» ABOUT THIS EXERCISE
Copy the lines exactly. Begin at the first line of the data and stop after the line with "3: (65, 354)".

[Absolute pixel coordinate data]
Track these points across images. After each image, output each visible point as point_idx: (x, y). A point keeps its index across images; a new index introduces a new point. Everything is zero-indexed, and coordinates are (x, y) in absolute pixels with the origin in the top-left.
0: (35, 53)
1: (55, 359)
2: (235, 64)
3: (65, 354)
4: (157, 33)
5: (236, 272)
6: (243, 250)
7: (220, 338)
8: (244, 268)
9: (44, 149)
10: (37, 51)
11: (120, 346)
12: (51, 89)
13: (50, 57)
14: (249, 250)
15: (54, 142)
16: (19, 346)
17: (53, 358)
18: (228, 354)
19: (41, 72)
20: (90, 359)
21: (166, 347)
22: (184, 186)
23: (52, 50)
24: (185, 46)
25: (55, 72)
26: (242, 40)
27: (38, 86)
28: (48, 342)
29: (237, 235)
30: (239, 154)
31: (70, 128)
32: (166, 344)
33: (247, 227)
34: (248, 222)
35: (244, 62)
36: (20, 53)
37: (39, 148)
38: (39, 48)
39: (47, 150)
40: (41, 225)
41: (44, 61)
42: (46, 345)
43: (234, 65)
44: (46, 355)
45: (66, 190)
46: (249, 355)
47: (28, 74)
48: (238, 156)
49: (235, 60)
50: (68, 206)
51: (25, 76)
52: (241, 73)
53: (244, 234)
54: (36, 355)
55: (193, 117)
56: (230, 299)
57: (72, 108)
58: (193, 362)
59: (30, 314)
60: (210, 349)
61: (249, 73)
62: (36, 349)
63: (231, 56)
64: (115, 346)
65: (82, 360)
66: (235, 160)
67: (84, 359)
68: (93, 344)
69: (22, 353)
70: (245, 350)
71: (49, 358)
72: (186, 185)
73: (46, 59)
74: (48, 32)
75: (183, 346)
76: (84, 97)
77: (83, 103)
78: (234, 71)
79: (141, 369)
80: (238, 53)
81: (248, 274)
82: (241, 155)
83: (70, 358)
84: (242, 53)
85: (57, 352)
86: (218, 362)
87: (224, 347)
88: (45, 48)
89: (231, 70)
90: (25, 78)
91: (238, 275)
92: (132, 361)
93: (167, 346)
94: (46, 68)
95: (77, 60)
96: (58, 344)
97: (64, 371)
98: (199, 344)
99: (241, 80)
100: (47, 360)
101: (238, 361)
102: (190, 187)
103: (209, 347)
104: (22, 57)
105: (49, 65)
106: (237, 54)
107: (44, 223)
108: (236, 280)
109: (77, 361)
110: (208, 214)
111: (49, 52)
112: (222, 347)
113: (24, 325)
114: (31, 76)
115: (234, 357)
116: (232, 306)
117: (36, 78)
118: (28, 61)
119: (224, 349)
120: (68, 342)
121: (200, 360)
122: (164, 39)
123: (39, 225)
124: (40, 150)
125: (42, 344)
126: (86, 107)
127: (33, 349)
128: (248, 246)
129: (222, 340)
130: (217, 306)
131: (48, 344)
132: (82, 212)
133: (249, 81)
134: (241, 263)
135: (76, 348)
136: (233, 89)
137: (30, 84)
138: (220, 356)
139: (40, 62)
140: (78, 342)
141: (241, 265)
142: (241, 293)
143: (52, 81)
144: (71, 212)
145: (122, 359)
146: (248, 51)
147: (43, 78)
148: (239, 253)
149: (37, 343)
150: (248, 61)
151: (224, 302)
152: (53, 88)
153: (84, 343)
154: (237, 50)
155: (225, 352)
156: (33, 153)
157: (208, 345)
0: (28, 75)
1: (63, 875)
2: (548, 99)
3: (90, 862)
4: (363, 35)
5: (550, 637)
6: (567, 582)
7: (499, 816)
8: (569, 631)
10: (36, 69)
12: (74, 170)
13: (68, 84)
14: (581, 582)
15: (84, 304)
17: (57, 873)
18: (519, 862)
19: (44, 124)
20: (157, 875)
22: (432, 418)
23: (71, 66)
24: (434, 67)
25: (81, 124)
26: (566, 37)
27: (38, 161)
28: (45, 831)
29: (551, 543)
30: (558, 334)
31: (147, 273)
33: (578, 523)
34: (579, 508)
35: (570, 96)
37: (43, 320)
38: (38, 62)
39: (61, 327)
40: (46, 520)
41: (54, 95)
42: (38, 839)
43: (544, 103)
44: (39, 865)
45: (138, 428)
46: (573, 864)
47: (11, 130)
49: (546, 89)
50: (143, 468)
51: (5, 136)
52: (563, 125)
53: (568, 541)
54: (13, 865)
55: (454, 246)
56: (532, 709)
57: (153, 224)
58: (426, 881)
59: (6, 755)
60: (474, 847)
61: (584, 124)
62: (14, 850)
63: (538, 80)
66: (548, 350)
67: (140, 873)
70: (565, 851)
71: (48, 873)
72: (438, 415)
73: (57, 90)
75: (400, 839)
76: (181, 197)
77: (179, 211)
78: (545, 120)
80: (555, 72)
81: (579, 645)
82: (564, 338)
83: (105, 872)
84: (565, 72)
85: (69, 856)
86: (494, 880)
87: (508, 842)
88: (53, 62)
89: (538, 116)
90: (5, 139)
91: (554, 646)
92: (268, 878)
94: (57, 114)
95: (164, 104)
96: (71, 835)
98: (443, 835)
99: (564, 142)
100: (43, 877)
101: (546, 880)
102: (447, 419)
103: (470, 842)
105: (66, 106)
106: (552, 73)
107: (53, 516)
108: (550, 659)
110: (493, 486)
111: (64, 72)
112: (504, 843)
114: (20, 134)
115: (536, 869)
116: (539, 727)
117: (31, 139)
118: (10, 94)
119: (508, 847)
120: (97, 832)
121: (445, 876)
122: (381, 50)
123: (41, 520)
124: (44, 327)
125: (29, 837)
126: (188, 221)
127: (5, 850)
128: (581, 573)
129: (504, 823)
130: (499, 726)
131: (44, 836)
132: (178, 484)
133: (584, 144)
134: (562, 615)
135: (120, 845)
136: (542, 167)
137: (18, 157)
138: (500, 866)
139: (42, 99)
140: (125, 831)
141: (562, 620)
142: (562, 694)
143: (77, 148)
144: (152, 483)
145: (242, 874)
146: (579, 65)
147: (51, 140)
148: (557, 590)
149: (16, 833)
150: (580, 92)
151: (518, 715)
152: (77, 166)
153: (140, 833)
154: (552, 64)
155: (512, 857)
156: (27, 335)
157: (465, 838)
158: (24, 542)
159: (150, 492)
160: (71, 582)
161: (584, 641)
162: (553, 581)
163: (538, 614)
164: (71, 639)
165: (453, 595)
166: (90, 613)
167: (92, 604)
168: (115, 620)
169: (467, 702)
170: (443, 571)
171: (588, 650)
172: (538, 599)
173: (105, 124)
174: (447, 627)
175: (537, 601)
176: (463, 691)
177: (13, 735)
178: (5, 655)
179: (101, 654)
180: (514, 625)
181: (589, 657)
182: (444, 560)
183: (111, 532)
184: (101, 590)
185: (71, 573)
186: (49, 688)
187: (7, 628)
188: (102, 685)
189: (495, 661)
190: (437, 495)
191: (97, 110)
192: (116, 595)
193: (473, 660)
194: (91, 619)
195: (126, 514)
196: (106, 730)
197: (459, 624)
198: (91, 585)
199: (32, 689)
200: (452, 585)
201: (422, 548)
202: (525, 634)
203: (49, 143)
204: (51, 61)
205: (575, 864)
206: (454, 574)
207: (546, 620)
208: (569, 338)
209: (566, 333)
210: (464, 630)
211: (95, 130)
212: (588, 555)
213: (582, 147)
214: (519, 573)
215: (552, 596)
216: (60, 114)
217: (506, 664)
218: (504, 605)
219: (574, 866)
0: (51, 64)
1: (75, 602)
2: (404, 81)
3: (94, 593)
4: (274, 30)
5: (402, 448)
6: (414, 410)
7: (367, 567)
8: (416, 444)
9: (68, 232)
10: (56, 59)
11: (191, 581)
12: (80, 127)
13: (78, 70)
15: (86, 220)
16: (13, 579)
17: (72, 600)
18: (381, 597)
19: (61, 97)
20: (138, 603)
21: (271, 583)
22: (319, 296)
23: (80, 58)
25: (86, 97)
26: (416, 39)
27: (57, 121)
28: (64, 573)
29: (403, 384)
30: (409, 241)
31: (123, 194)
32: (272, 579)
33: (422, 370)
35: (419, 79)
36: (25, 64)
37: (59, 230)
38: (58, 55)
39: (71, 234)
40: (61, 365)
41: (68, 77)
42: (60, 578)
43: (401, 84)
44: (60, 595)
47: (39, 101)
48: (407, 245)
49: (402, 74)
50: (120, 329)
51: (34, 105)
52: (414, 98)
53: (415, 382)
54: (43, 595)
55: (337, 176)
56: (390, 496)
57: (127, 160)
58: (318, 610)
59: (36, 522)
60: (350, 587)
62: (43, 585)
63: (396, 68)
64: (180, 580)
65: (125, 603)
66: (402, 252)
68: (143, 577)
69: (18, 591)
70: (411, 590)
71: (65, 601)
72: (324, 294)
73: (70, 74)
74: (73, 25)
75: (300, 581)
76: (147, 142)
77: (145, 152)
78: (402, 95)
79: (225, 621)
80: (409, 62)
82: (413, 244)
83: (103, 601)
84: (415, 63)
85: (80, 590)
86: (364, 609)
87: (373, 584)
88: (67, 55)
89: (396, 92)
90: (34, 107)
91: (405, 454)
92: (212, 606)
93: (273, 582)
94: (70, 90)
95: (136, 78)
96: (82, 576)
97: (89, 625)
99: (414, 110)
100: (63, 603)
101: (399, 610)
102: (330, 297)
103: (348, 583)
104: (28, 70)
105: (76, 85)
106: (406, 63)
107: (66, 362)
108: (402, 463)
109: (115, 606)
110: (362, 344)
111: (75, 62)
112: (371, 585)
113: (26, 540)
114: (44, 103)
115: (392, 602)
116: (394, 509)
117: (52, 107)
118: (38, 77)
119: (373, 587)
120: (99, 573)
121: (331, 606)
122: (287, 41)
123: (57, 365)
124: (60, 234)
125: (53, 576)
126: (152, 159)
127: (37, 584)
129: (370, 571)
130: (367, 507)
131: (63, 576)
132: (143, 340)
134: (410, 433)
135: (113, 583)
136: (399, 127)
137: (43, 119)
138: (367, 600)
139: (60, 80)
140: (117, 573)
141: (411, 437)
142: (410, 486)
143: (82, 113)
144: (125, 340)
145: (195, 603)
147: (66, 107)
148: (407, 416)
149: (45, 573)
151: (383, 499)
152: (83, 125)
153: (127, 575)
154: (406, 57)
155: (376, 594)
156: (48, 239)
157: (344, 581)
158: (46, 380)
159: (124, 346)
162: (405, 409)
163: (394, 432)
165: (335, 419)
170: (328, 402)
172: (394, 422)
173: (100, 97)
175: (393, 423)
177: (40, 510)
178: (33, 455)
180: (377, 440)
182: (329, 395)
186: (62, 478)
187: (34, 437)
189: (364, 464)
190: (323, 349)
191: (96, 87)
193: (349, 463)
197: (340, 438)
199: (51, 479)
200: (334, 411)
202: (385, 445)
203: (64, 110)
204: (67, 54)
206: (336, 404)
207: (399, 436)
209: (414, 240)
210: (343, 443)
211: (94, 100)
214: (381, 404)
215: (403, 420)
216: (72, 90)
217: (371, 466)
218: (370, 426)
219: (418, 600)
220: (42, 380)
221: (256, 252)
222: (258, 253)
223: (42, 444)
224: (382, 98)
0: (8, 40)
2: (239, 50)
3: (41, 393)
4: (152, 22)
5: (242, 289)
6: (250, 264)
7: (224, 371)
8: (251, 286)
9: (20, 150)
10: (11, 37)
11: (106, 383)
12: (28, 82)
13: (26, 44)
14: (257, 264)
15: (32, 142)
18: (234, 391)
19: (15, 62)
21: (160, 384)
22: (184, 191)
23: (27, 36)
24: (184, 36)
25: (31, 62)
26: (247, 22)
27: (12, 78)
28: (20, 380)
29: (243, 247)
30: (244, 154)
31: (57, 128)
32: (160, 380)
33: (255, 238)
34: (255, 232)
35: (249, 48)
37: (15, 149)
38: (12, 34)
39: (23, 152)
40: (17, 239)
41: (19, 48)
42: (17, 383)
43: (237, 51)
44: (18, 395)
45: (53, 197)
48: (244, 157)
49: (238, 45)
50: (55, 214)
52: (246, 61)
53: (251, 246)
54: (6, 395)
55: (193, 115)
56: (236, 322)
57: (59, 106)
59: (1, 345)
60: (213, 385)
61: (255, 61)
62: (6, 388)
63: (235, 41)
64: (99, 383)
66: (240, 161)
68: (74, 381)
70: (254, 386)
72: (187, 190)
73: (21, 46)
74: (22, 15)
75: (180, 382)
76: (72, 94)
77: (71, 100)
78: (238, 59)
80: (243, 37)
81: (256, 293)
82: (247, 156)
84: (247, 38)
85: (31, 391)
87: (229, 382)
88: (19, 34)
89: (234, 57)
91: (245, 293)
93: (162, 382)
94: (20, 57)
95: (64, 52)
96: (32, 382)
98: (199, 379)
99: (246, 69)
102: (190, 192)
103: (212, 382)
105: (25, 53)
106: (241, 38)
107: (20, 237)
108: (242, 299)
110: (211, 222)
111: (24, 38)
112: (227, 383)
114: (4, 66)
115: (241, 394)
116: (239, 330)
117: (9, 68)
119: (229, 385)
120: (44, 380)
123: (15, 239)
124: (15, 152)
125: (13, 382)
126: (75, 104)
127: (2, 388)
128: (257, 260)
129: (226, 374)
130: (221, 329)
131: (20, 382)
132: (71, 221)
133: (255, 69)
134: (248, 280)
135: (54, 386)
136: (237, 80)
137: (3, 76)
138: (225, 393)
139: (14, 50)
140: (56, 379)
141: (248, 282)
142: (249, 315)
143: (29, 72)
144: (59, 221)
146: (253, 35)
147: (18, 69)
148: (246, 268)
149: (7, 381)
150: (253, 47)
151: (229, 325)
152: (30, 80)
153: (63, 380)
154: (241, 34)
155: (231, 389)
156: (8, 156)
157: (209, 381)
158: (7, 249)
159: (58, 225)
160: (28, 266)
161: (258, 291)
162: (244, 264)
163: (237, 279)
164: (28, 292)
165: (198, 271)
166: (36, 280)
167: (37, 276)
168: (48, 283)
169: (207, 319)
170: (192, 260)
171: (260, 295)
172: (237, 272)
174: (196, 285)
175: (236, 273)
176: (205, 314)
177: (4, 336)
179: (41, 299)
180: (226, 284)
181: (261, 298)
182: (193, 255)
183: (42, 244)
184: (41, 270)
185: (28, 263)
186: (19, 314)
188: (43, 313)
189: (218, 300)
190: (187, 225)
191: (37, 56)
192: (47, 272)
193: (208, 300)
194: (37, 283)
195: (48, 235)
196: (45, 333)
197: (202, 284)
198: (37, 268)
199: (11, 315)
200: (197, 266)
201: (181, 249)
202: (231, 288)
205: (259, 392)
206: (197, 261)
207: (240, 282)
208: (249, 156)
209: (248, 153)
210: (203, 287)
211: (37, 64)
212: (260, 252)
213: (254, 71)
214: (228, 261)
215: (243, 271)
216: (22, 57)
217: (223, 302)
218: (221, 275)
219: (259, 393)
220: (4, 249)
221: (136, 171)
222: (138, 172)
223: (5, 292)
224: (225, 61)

» OUTPUT FOR THIS EXERCISE
Track these points across images. After each image, output each visible point as point_idx: (x, y). A point keeps its index across images; a new index introduces a new point. Everything is zero-indexed, and coordinates are (x, y) in absolute pixels with the origin in the top-left.
0: (35, 53)
1: (55, 359)
2: (235, 64)
3: (65, 354)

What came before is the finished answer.